Despite the improvements it gained, Dibley adds that Meridian's journey wasn't always easy. "We found collected data was still questioned, timely data wasn't always appropriate, and that plant data analysis wasn't always consistent," he says. "We found that we still had to optimize the effectiveness of our maintenance. If you've got a big question mark here, then you're running blind. This is why PAM looks at what your upstream processes are doing, and feeds that information forward. The objective is to have a predictive maintenance tool, enable plant condition management, detect any impending faults early, and be proactive based on the health of you assets.
"PAM turns masses of data into useful information that can be acted upon."
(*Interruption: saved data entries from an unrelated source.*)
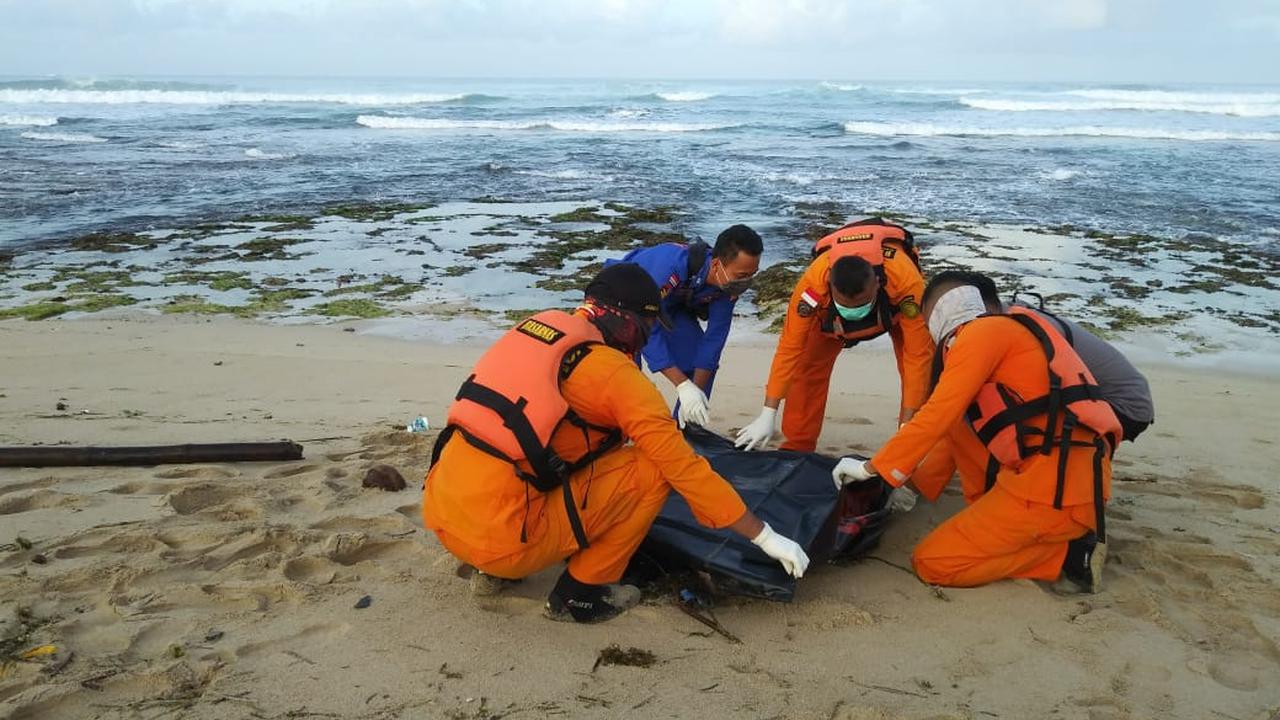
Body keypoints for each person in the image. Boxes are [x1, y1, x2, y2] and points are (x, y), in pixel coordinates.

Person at [422, 263, 809, 624]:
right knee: (654, 466)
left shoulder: (537, 329)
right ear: (629, 323)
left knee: (537, 450)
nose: (645, 338)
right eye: (647, 326)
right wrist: (765, 536)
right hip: (504, 540)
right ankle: (581, 592)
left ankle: (490, 568)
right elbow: (684, 468)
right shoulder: (615, 377)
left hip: (443, 515)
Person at [831, 270, 1122, 593]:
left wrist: (873, 469)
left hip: (1053, 490)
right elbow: (953, 433)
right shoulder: (1007, 332)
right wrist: (909, 486)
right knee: (961, 434)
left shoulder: (982, 335)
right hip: (1062, 478)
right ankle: (1052, 533)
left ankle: (1069, 555)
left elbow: (937, 414)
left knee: (933, 563)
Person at [736, 218, 932, 452]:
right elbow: (790, 348)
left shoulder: (906, 283)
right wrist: (768, 413)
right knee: (807, 370)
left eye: (859, 304)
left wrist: (908, 424)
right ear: (830, 287)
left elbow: (918, 358)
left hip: (894, 312)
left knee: (924, 372)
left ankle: (909, 438)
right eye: (846, 305)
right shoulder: (812, 288)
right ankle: (798, 446)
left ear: (877, 284)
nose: (854, 312)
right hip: (829, 324)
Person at [609, 225, 763, 428]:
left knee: (700, 364)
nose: (746, 282)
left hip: (671, 308)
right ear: (716, 265)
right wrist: (682, 385)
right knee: (626, 372)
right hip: (623, 302)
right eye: (742, 275)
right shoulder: (669, 266)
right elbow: (648, 331)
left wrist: (694, 392)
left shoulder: (727, 286)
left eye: (752, 274)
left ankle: (684, 428)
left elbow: (714, 339)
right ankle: (616, 432)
To monitor its transformers, turbines, governors and generators, Meridian's PAM generally standardized data entry, prioritizes diagnostics to deliver consistent and objective results, and uses visualization and notification functions to also display those results consistently. The utility's PAM plan developed asset-based software with help from Matrikon's models, condition monitoring, web-based dashboard, and then integrated these overview screens that can drill down from plant to individual unit/transformer overviews. This allows user to check maintenance and alert summaries, and generate specific work orders.
"You can then go all the way down to power factor predictions, and interpolate this information to predict days to failure for that unit," says Dibley. "PAM and Matrikon enabled us to implement our asset performance feedback and achieve a single version of the truth. They really speed us up, and accelerated our journey to asset management excellence."